An attacker is "allowed" to know the salt - your security must be designed in a way that even with the knowledge of the salt it is still secure.
What does the salt do ?
Salt aids in defending against brute-force attacks using pre-computed "rainbow-tables".
Salt makes brute-force much more expensive (in time/memory terms) for the attacker.
Calculating such a table is expensive and usually only done when it can be used for more than one attack/password.
IF you use the same salt for all password an attacker could pre-compute such a table and then brute-force your passwords into cleartext...
As long as you generate a new (best cryptogrpahically strong) random salt for every password you want to store the hash of there is no problem.
Depending on how you use MD5 it is a weakness since MD5 is no longer seen as "cryptogtaphically secure"
IF you want to strengthen the security further
You could calculate the hash several times over (hash the hash etc.) - this doesn't cost you much but it makes a brute-force attack / calculating "rainbow-tables" even more expensive... please don't invent yourself - there are proven standard methods to do so, see for example http://en.wikipedia.org/wiki/PBKDF2 and http://www.itnewb.com/tutorial/Encrypting-Passwords-with-PHP-for-Storage-Using-the-RSA-PBKDF2-Standard and http://msdn.microsoft.com/en-us/library/system.security.cryptography.rfc2898derivebytes.aspx
Using such a mechanism is these days mandatory since "CPU/GPU time" (usable for attacks like rainbow tables/brute force etc.) is getting more and more widely available (see for example the fact that Amazon's Cloud service is among the top 50 of fastest supercomuters worldwide and can be used by anyone for a comparatively small amount)!
Splitting the salt into 2 pieces, one hardcoded/constant and one unique part is NOT recommended!
Depending on the algorithm used this can be a weakness helping an attacker to break your security. I would highly recommend NOT doing this unless you can prove mathematically that it does not weaken your security (which is very hard to do IMHO).

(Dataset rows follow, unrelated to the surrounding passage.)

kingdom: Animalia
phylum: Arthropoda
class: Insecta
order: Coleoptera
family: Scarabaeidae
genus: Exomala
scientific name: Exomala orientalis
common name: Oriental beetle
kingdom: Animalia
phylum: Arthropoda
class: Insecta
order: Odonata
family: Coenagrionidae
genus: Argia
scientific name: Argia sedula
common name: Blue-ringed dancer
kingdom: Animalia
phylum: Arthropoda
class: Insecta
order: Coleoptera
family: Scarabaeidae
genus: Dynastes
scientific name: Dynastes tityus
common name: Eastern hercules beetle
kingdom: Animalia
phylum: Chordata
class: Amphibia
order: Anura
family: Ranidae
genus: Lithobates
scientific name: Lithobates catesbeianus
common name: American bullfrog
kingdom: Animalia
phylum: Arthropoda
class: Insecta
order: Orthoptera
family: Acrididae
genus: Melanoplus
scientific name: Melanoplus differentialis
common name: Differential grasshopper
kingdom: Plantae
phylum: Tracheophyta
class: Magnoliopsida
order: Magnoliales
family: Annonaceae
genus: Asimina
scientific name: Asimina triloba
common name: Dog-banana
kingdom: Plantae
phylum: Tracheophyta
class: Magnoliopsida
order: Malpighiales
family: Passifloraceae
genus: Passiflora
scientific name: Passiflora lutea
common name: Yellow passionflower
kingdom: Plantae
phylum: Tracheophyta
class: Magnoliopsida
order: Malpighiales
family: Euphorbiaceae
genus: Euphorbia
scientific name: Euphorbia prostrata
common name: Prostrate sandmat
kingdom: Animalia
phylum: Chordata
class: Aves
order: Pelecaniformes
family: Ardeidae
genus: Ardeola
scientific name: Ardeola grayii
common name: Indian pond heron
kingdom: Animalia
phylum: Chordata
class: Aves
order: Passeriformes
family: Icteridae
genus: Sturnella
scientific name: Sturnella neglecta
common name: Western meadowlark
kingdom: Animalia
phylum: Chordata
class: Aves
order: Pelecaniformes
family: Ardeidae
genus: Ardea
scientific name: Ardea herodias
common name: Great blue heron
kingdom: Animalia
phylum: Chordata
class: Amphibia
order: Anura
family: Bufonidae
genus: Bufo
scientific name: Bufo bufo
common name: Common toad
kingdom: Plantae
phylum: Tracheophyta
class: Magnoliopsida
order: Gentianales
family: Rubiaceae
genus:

There is NO problem at all for an attacker to know your complete salt if you implement the security correctly...
UPDATE (as per comment):
RFC 2898 is an important reference on PBKDF2. In section 4.1 it talks about adding a part to the salt
the salt should contain data that explicitly distinguishes between
different operations and different key lengths
This has IMHO no relation to what the OP is asking. The RFC talks about information on key lengths etc. being incorporated as an additional part along with the random salt. This is very similar to having a file format containing a header section describing specific aspects of the data it contains. This does not weaken security and is possibly very usefel in a scenario where interoperability between different systems is needed.
In contrast what the OP is asking is basically storing only a part of the salt in the DB while keeping the other (smaller) part hardcoded in the application which means that the salt in the DB is not complete... doing this means losing entropy of the salt (i.e. a 64-bit salt with 8 bits being constant is actually only as secure as a 56-bit salt) which in turn leads to weakening the security the salt provides (at least for any algorithm I can think off right now)... this contradicts what the OP intends (increasing security).
UPDATE 2 (as per discussion with owlstead):
You can add some "secret" (which can be hardcoded in your application) to the plaintext BEFORE hashing with PBKDF2 using a unique and random salt which is completely stored in the DB... that could help a bit although it accounts for security by obscurity IMO.